Treatment and Management
There is no cure for myotonic dystrophy, and no treatment slows the underlying genetic process. Management focuses on each symptom individually.
For myotonia itself, mexiletine (a sodium channel blocker) is considered the first-choice medication. It reduces the muscle stiffness that makes it hard to release objects or start walking after sitting. About 20% of people taking it experience stomach irritation, which can often be managed by taking the medication with food.
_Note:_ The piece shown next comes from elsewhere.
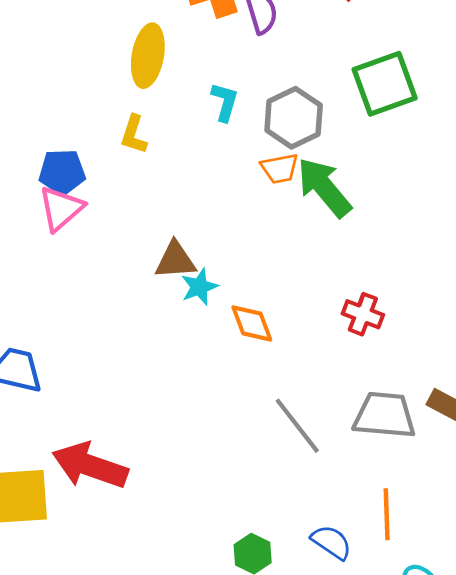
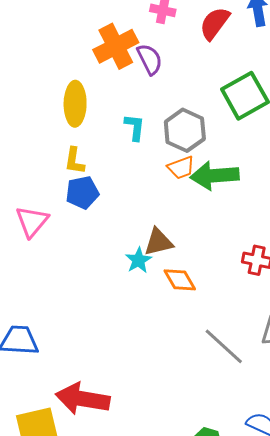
blue pentagon: (62, 172) -> (82, 192), moved
green arrow: (324, 187) -> (215, 176), turned -45
brown triangle: (175, 260) -> (158, 242), moved

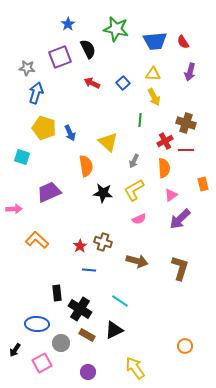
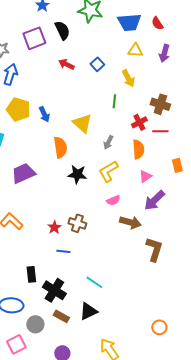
yellow triangle: (153, 74) -> (135, 50), moved
brown arrow: (137, 261) -> (130, 222), moved

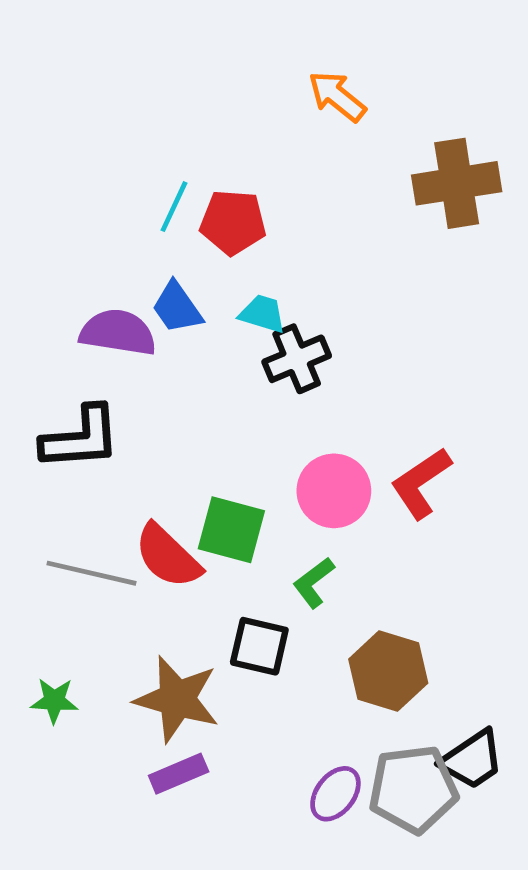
Cardiac care involves regular monitoring and, when conduction abnormalities progress, pacemakers or implantable defibrillators. Cataracts are treated with standard surgical removal when they impair vision. Excessive sleepiness may be managed with stimulant medications. Physical therapy helps maintain mobility, and ankle braces can compensate for foot drop caused by lower leg weakness. One important practical note: people with myotonic dystrophy have increased sensitivity to anesthesia, making it critical to inform surgical teams about the diagnosis before any procedure.
Life Expectancy
In adult-onset DM1, life expectancy is meaningfully reduced. A large study of Dutch patients found a median survival of 60 years for men and 59 years for women. By age 65, only 18% of patients were still alive, compared to 78% in the general population. The two leading causes of death, each responsible for roughly 30% of cases, were pneumonia (often from weakened breathing muscles and difficulty clearing the airway) and cardiac arrhythmias.
DM2 generally follows a milder course with less impact on lifespan, though it still causes significant disability through muscle pain, weakness, and the same multisystem complications seen in DM1. The wide variability in repeat size, age of onset, and organ involvement means that two people with the same diagnosis can have very different experiences with the disease.